§ 文本部分
········
更新时间:2017-9-12 11:06:28 来源:纽约时报中文网 作者:佚名

What the Rich Won’t Tell You
那些有钱人不会告诉你的事

Over lunch in a downtown restaurant, Beatrice, a New Yorker in her late 30s, told me about two decisions she and her husband were considering. They were thinking about where to buy a second home and whether their young children should go to private school. Then she made a confession: She took the price tags off her clothes so that her nanny would not see them. “I take the label off our six-dollar bread,” she said.

我在闹市区的一家饭馆和30多岁的纽约人比阿特丽斯(Beatrice)一起吃午饭时,她告诉我,她和她丈夫正在考虑两个决定:在什么地方买第二套住宅,以及是否要送他们年幼的孩子去私立学校。然后,她坦白说:她会把价签从买来的衣服上摘掉,这样就不至于让她的保姆看到价钱。“我会把我们六美元买的面包的标价也撕下来,”她说。

She did this, she explained, because she was uncomfortable with the inequality between herself and her nanny, a Latina immigrant. She had a household income of $250,000 and inherited wealth of several million dollars. Relative to the nanny, she told me, “The choices that I have are obscene. Six-dollar bread is obscene.”

她解释说,她之所以这样做,是因为她对自己与保姆之间的贫富差距感到不适,她的保姆是一位来自拉脱维亚的移民。她本人的家庭收入为每年25万美元(约合163万元人民币),还继承了数百万美元的财富。她对我说,相对于保姆来说,“我所拥有的选择多得惊人。六美元面包的价钱也高得惊人。”

An interior designer I spoke with told me his wealthy clients also hid prices, saying that expensive furniture and other items arrive at their houses “with big price tags on them” that “have to be removed, or Sharpied over, so the housekeepers and staff don’t see them.”

与我聊过的一位室内设计师告诉我,他的有钱客户们也会把价格隐藏起来,他说,运到他们住所的昂贵家具和其他物品,“上面带有价格很高的标签,必须先摘下来,或用永久墨水笔把标价覆盖起来,这样的话,管家和家政人员就不会看到了。”

These people agreed to meet with me as part of research I conducted on affluent and wealthy people’s consumption. I interviewed 50 parents with children at home, including 18 stay-at-home mothers. Highly educated, they worked or had worked in finance and related industries, or had inherited assets in the millions of dollars. Nearly all were in the top 1 percent or 2 percent in terms of income or wealth or both. They came from a variety of economic backgrounds, and about 80 percent were white. Reflecting their concern with anonymity and my research protocol, I am using pseudonyms throughout this article.

作为我进行的富人及有钱人消费研究的一部分,这些人同意与我见面。我对50名家里有孩子的父母进行了访谈,其中包括18名全职母亲。这些人都受过高等教育,他们在金融和相关行业工作或工作过,或继承了数百万美元的资产。他们几乎都是收入或财富、或两者加起来处于顶端1%或2%的阶层。他们来自于各种经济背景,约80%是白人。出于他们对不公开名字、以及我的研究设计中的伦理要求,我在本文中使用的均为假名。
········
§ 数据展示
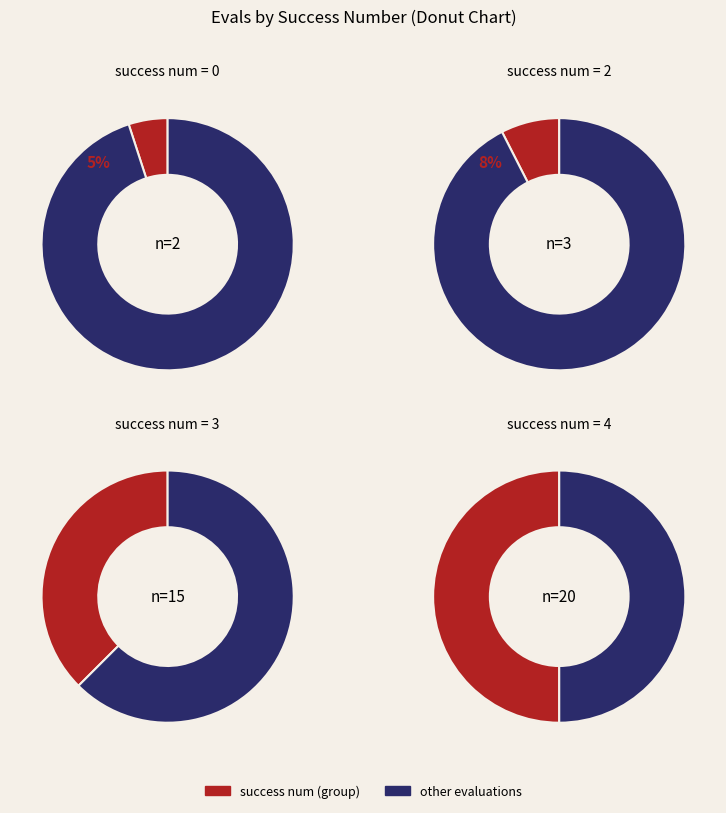

Do 3 and 2 together represent more than half of the pie?

No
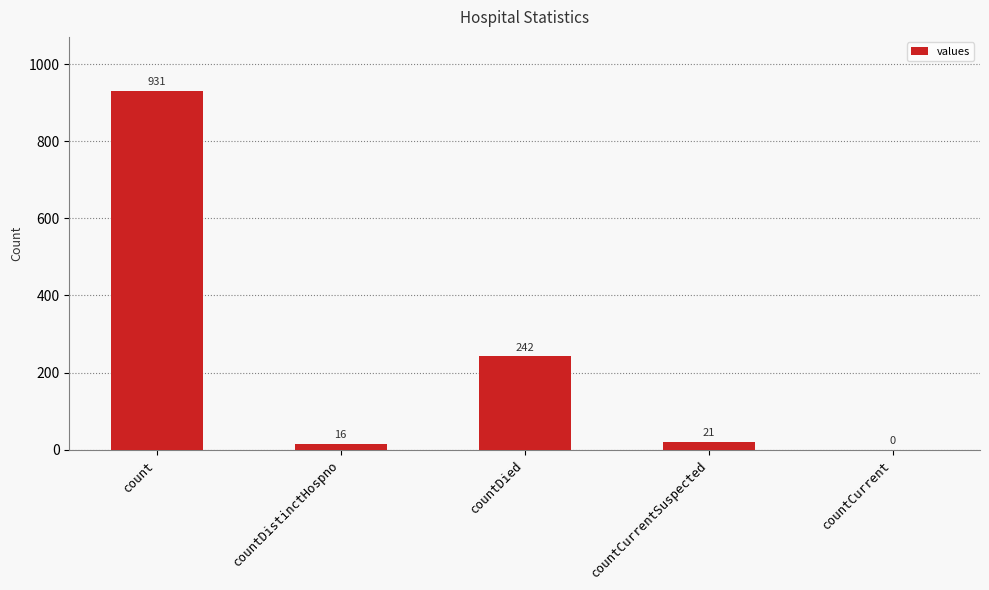

How many categories are shown in the chart?

5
········
§ 任务列表
- 1) 在这篇关于富人消费的文本中,有钱人刻意不让哪些人看到物品的价格?请全部列出。
- 2) 请接着这篇关于富人消费的文本往下写。

§ 答案列表
- 1) 保姆、管家、家政人员

- 2)
We often imagine that the wealthy are unconflicted about their advantages and in fact eager to display them. Since Thorstein Veblen coined the term “conspicuous consumption” more than a century ago, the rich have typically been represented as competing for status by showing off their wealth. Our current president is the conspicuous consumer in chief, the epitome of the rich person who displays his wealth in the glitziest way possible.

我们经常这样想象,富人对他们的优越地位不仅没有任何心理挣扎,而且实际上渴望将其展示出来。自从托斯丹·范伯伦(Thorstein Veblen)在一个多世纪前创造了“炫耀性消费”这个词后,富人所代表的典型形象就是通过炫耀自己的财富来赢得地位。我们的现任总统就是头号炫耀性消费者,是以最耀眼的方式展示自己财富的富人的典型。

Yet we believe that wealthy people seek visibility because those we see are, by definition, visible. In contrast, the people I spoke with expressed a deep ambivalence about identifying as affluent. Rather than brag about their money or show it off, they kept quiet about their advantages. They described themselves as “normal” people who worked hard and spent prudently, distancing themselves from common stereotypes of the wealthy as ostentatious, selfish, snobby and entitled. Ultimately, their accounts illuminate a moral stigma of privilege.

但是,我们认为富有者希望被看到,是因为根据定义来看,我们看到的那些人就是可见的。与此相反,我访谈过的人对他们的富人身份表达了很深的矛盾情绪。他们并不吹嘘自己的钱或炫耀财富,而是对自己的优越地位缄口不言。他们将自己描述为工作努力、花钱慎重的“正常”人,努力拉大自己与常见的富人刻板形象——炫耀、自私、势力和自命不凡——之间的距离。从根本上来说,他们的故事揭示了一种对特权的道德耻辱感。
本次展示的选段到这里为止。